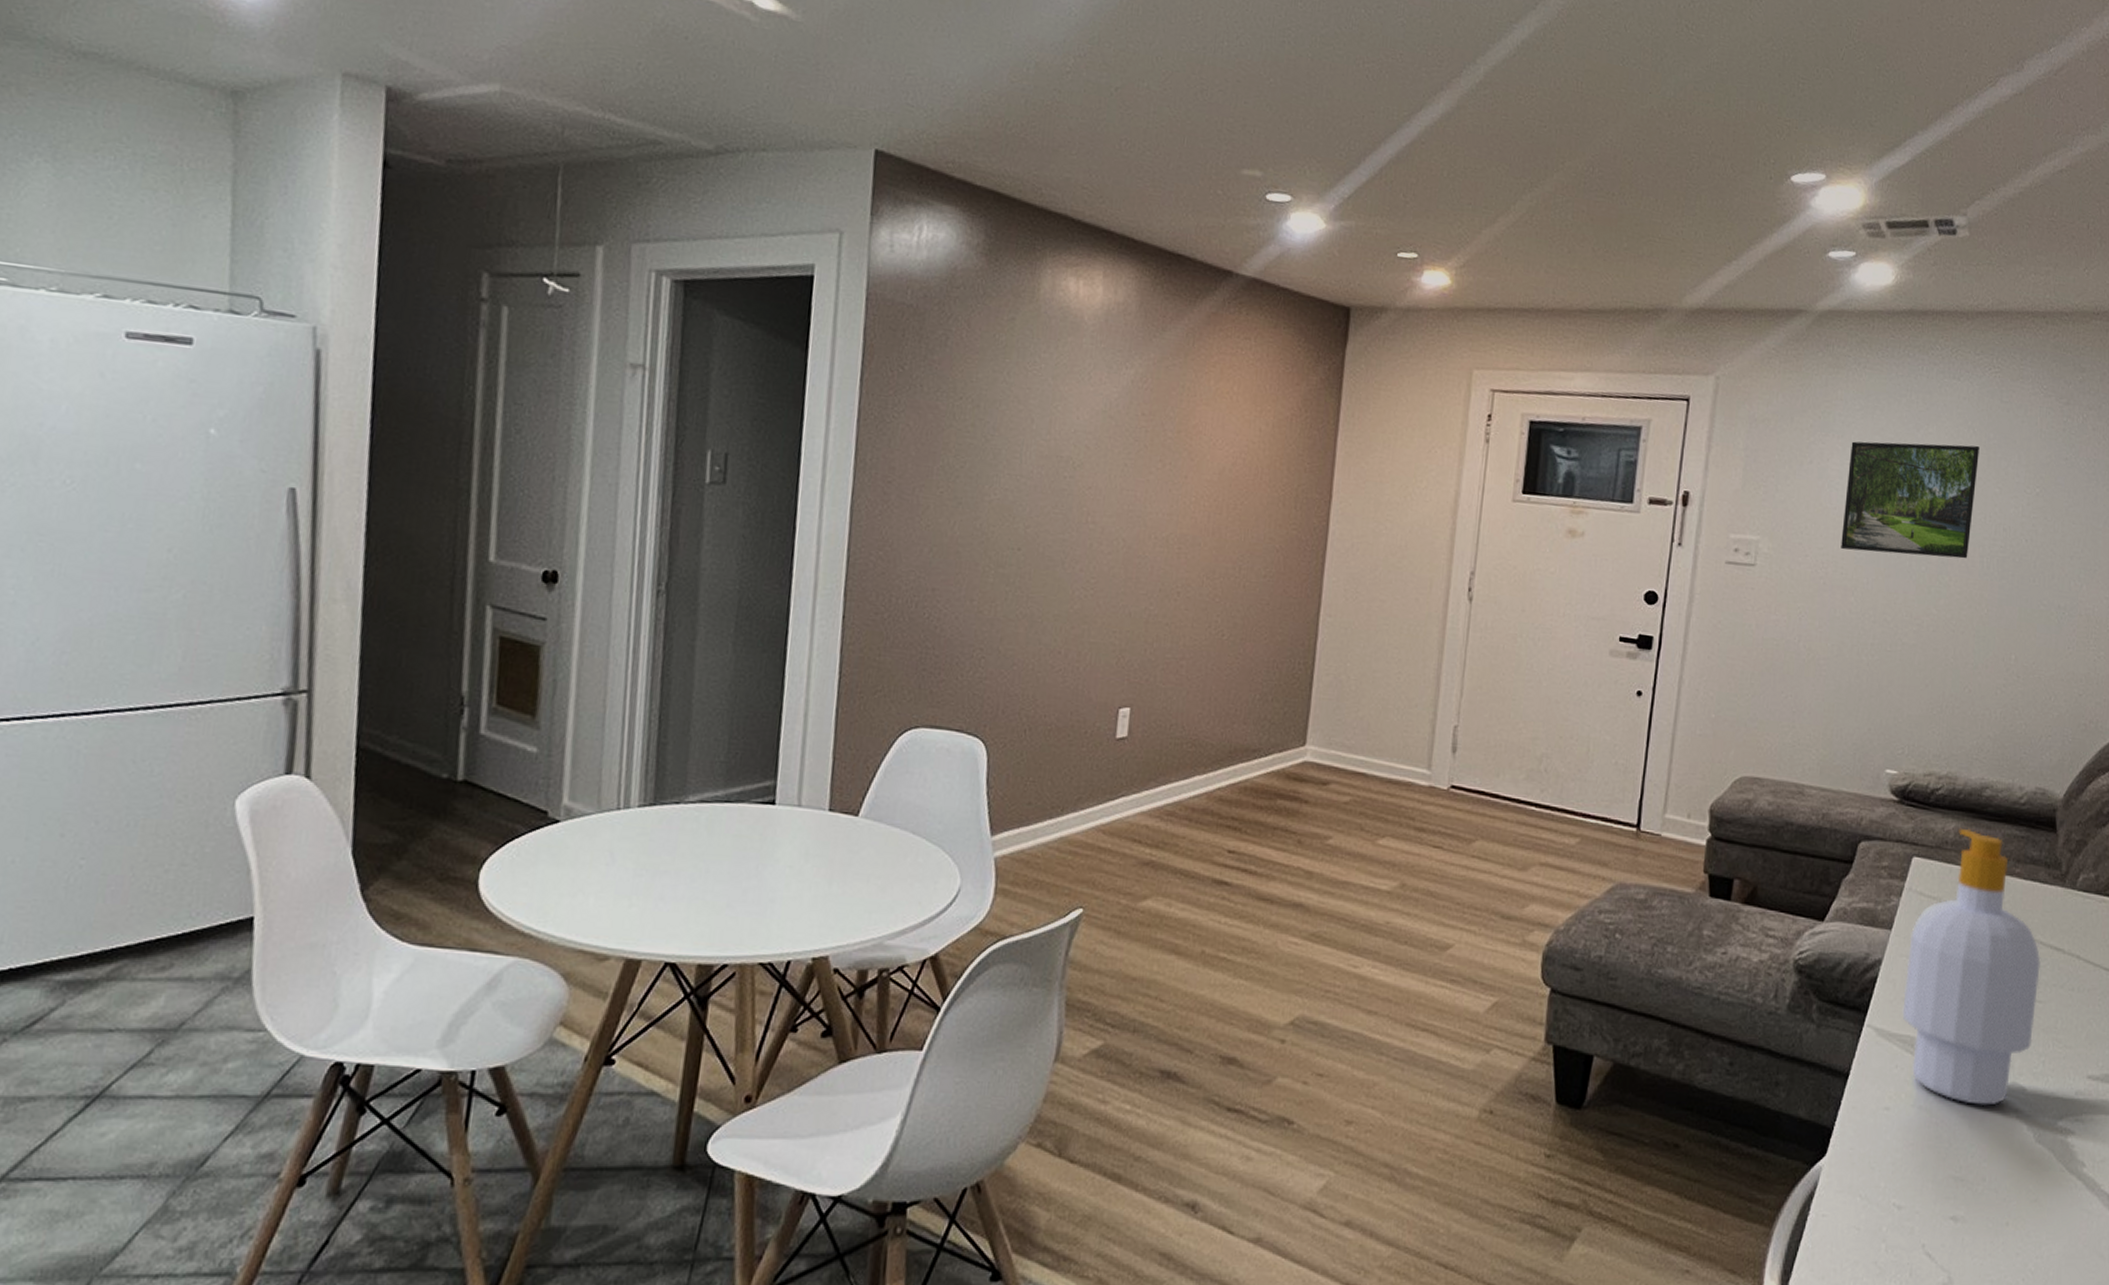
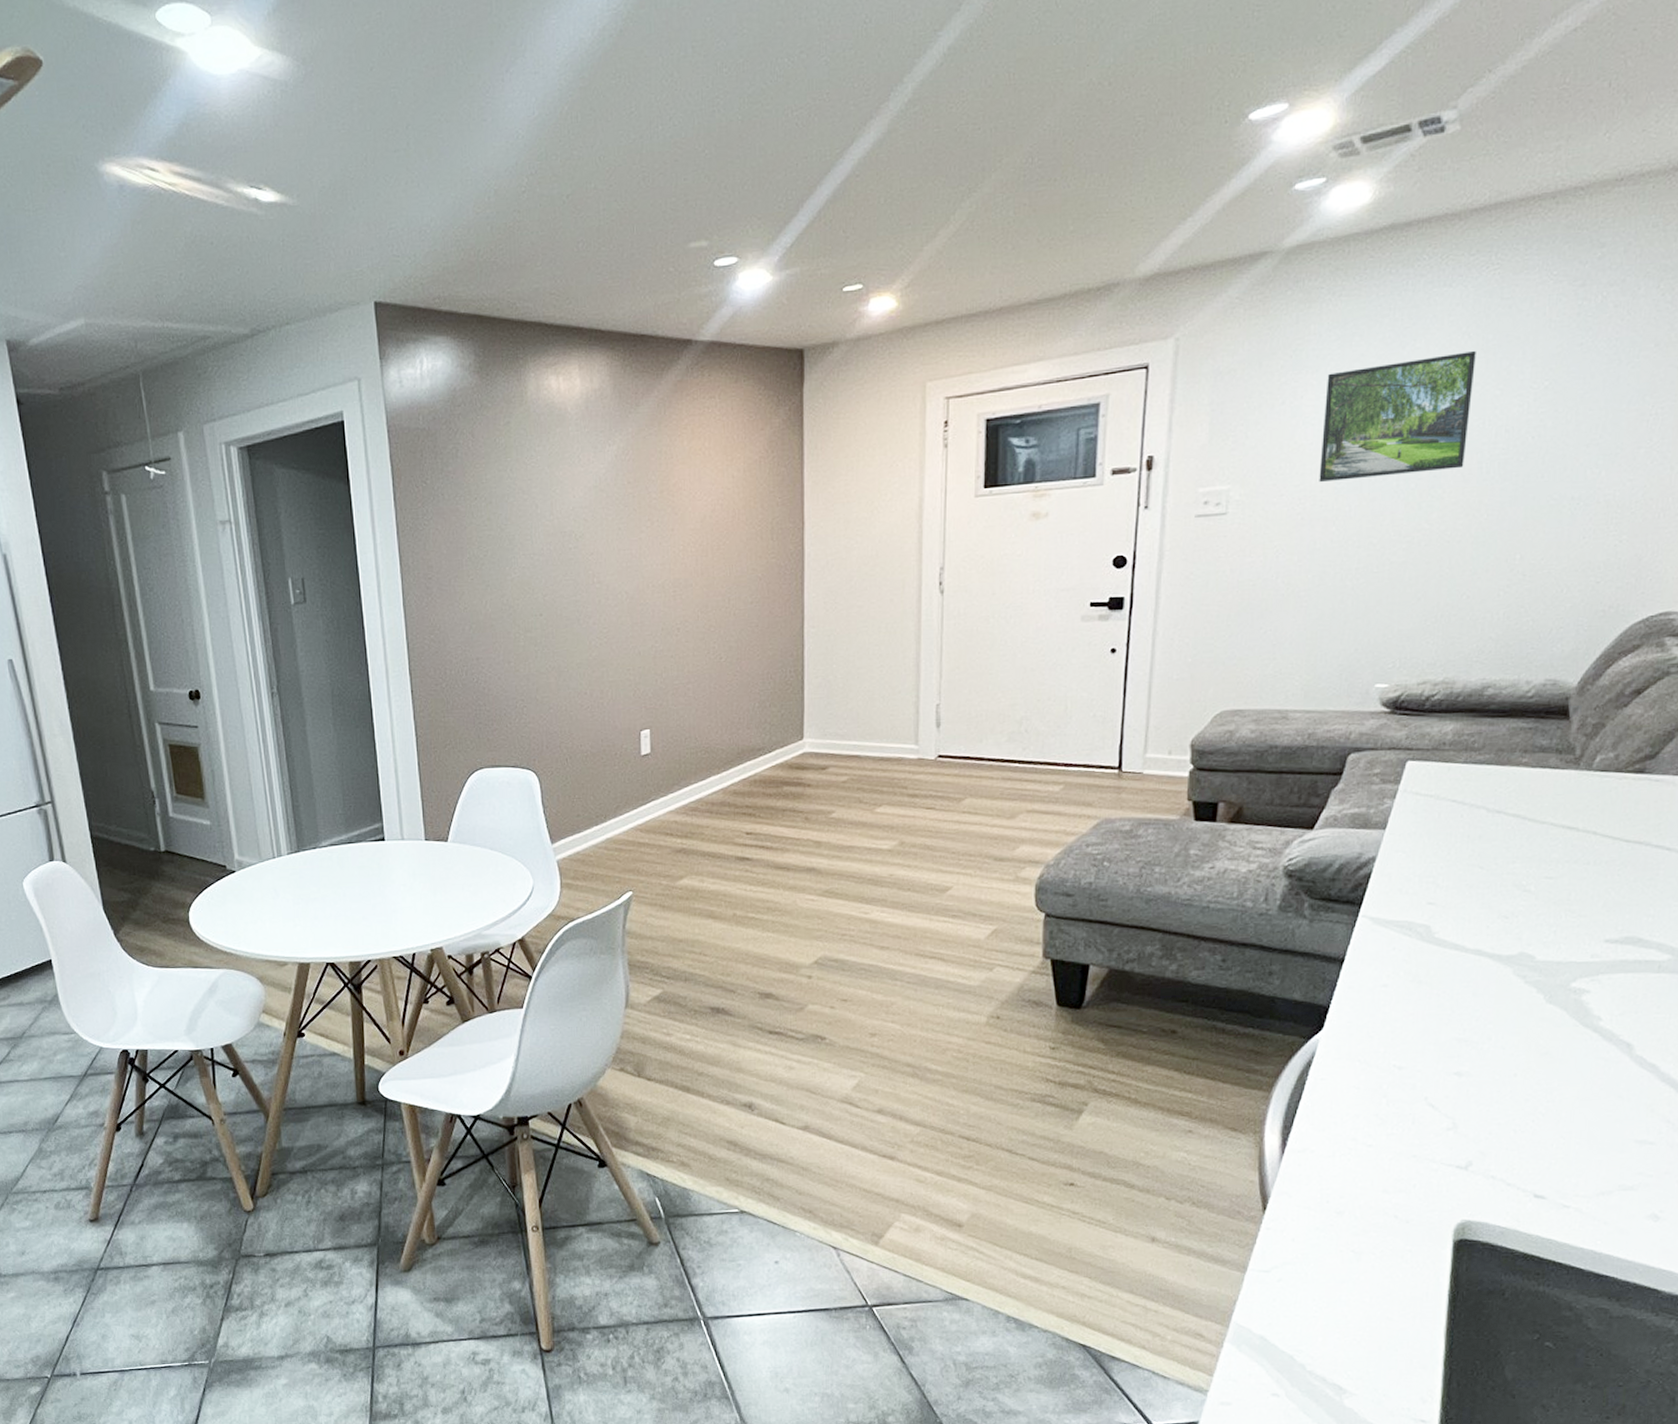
soap bottle: present [1902,827,2041,1106] -> none [1399,727,1552,975]

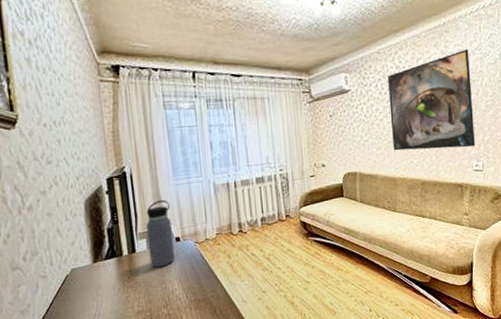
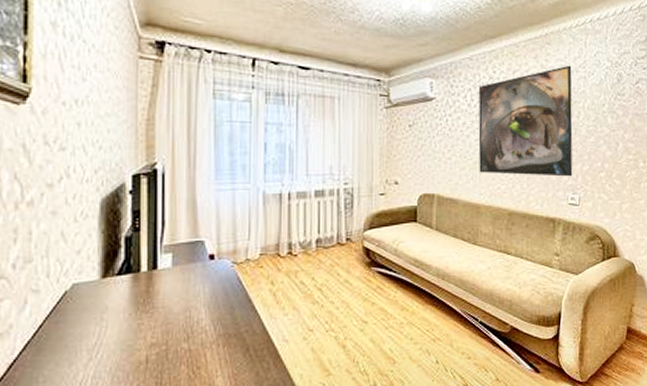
water bottle: present [146,199,175,268] -> none [174,206,206,290]

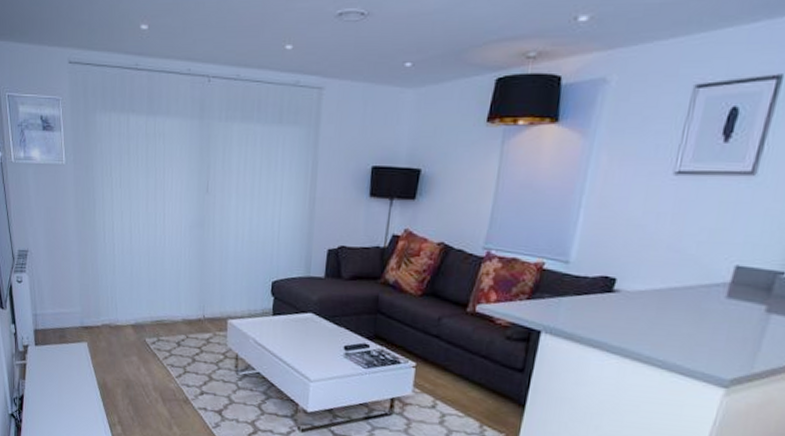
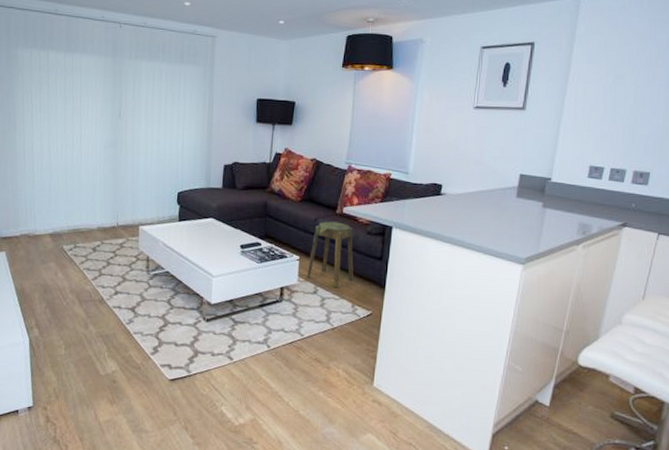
stool: none [424,321,488,404] -> present [307,221,354,288]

> [What is needed] Give back the whole of the material exactly, with the pictures removed.

> [Reply]
soap bottle: present [1902,827,2041,1106] -> none [1399,727,1552,975]

water bottle: present [146,199,175,268] -> none [174,206,206,290]

stool: none [424,321,488,404] -> present [307,221,354,288]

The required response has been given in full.